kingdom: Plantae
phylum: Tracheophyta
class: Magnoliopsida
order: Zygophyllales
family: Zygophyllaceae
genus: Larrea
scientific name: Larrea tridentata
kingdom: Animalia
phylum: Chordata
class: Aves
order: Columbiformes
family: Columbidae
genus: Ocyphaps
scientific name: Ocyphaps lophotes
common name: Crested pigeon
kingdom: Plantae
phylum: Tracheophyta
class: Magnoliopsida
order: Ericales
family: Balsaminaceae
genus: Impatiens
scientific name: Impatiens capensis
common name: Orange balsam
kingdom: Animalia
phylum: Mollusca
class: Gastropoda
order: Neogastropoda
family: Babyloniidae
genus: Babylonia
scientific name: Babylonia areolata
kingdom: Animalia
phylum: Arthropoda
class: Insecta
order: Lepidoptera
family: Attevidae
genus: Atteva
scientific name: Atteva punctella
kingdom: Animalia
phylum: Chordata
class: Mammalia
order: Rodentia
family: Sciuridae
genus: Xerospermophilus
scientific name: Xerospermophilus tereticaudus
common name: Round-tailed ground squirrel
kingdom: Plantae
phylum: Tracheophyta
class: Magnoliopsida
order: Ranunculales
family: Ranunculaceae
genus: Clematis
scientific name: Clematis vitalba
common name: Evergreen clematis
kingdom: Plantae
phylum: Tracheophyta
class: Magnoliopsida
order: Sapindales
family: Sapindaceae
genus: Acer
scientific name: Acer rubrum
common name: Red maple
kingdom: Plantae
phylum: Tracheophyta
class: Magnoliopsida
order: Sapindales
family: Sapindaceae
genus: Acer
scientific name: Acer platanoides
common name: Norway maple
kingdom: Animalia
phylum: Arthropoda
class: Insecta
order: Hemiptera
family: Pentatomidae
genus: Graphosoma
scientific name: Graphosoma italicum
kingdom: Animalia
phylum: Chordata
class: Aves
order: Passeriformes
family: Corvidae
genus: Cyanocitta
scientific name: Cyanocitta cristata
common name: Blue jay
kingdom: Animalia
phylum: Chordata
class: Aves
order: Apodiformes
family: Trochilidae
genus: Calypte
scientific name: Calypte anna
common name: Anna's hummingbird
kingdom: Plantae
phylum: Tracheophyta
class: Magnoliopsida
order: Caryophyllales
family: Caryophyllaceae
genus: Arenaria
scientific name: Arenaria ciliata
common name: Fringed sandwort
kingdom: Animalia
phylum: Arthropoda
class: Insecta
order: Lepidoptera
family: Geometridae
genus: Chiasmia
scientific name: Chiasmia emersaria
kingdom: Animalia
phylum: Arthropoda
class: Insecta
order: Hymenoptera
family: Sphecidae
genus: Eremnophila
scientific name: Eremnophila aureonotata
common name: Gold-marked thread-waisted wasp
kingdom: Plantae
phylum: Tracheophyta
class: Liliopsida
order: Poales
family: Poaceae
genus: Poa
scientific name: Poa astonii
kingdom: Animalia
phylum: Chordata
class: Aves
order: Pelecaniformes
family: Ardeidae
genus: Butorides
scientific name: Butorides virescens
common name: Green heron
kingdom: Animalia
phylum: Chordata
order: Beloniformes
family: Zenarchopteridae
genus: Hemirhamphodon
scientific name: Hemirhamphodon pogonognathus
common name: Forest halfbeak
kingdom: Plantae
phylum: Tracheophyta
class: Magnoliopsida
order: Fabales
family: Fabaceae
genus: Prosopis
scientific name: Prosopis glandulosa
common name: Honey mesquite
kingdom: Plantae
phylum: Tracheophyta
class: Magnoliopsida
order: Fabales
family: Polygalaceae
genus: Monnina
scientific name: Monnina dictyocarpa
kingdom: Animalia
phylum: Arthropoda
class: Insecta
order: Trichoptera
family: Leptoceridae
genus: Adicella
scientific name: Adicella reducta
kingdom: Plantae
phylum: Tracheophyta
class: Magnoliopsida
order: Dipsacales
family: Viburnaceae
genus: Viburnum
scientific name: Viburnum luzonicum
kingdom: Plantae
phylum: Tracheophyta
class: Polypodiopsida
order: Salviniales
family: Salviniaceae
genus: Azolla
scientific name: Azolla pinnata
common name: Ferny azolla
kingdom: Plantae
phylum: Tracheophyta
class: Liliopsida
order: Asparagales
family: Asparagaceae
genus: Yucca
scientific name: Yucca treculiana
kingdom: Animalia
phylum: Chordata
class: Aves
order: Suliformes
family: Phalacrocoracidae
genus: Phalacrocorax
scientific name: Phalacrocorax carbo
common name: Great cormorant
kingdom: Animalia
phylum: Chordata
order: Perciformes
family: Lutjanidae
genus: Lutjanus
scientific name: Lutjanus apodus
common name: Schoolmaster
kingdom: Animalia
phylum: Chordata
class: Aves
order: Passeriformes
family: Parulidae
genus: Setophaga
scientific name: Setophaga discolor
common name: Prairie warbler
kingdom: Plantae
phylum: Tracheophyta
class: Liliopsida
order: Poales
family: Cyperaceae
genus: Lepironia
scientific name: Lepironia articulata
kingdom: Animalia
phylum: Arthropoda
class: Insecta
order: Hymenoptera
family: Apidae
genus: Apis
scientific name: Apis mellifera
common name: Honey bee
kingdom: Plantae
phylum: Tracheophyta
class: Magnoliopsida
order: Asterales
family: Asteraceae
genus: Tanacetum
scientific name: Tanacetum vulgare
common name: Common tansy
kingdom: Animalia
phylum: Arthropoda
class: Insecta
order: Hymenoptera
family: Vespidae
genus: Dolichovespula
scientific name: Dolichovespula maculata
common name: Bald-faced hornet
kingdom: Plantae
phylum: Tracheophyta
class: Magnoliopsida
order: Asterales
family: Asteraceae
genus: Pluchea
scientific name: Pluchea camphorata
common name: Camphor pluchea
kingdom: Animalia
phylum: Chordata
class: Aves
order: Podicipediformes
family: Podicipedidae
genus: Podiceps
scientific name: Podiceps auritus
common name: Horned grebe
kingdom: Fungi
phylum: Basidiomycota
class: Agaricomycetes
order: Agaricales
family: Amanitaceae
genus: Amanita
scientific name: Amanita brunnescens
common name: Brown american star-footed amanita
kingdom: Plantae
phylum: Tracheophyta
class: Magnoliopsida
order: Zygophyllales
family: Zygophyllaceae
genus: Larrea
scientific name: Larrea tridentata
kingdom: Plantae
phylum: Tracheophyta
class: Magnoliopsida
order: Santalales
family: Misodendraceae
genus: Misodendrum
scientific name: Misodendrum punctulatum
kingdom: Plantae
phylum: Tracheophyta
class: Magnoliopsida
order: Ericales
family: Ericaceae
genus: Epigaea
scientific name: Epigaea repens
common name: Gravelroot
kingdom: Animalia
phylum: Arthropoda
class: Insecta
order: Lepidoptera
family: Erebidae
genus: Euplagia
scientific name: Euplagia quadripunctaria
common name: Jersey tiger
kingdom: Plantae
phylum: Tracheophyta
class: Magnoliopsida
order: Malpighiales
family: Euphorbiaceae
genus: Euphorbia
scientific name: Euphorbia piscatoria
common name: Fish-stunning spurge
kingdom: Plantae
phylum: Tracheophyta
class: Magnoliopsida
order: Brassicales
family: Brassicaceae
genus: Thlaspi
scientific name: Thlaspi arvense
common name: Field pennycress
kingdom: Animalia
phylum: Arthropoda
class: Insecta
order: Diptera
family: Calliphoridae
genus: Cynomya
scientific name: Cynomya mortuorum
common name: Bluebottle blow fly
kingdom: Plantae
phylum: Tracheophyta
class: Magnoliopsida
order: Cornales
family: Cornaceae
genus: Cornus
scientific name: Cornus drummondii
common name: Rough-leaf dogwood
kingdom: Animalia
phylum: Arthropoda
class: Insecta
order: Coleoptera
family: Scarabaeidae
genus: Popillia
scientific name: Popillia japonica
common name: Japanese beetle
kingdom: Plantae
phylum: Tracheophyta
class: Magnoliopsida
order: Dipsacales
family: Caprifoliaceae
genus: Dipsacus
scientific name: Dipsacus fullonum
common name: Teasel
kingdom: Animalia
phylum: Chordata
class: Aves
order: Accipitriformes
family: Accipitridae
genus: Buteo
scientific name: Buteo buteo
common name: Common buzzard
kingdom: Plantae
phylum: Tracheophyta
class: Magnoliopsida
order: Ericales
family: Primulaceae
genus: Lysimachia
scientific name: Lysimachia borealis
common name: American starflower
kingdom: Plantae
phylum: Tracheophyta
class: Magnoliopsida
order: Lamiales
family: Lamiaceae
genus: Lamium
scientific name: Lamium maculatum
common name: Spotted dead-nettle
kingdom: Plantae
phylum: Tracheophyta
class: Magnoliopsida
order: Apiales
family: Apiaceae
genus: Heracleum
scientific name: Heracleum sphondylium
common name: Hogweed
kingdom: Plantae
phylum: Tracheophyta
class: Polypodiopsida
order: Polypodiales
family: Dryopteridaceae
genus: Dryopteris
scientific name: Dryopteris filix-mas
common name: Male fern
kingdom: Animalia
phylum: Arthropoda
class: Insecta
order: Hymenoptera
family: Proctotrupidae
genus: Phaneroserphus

Given request:
Reproduce verbatim the stretch of the listing above from its first line through the line containing "scientific name: Xerospermophilus", including both of those lines.

The solution:
kingdom: Plantae
phylum: Tracheophyta
class: Magnoliopsida
order: Zygophyllales
family: Zygophyllaceae
genus: Larrea
scientific name: Larrea tridentata
kingdom: Animalia
phylum: Chordata
class: Aves
order: Columbiformes
family: Columbidae
genus: Ocyphaps
scientific name: Ocyphaps lophotes
common name: Crested pigeon
kingdom: Plantae
phylum: Tracheophyta
class: Magnoliopsida
order: Ericales
family: Balsaminaceae
genus: Impatiens
scientific name: Impatiens capensis
common name: Orange balsam
kingdom: Animalia
phylum: Mollusca
class: Gastropoda
order: Neogastropoda
family: Babyloniidae
genus: Babylonia
scientific name: Babylonia areolata
kingdom: Animalia
phylum: Arthropoda
class: Insecta
order: Lepidoptera
family: Attevidae
genus: Atteva
scientific name: Atteva punctella
kingdom: Animalia
phylum: Chordata
class: Mammalia
order: Rodentia
family: Sciuridae
genus: Xerospermophilus
scientific name: Xerospermophilus tereticaudus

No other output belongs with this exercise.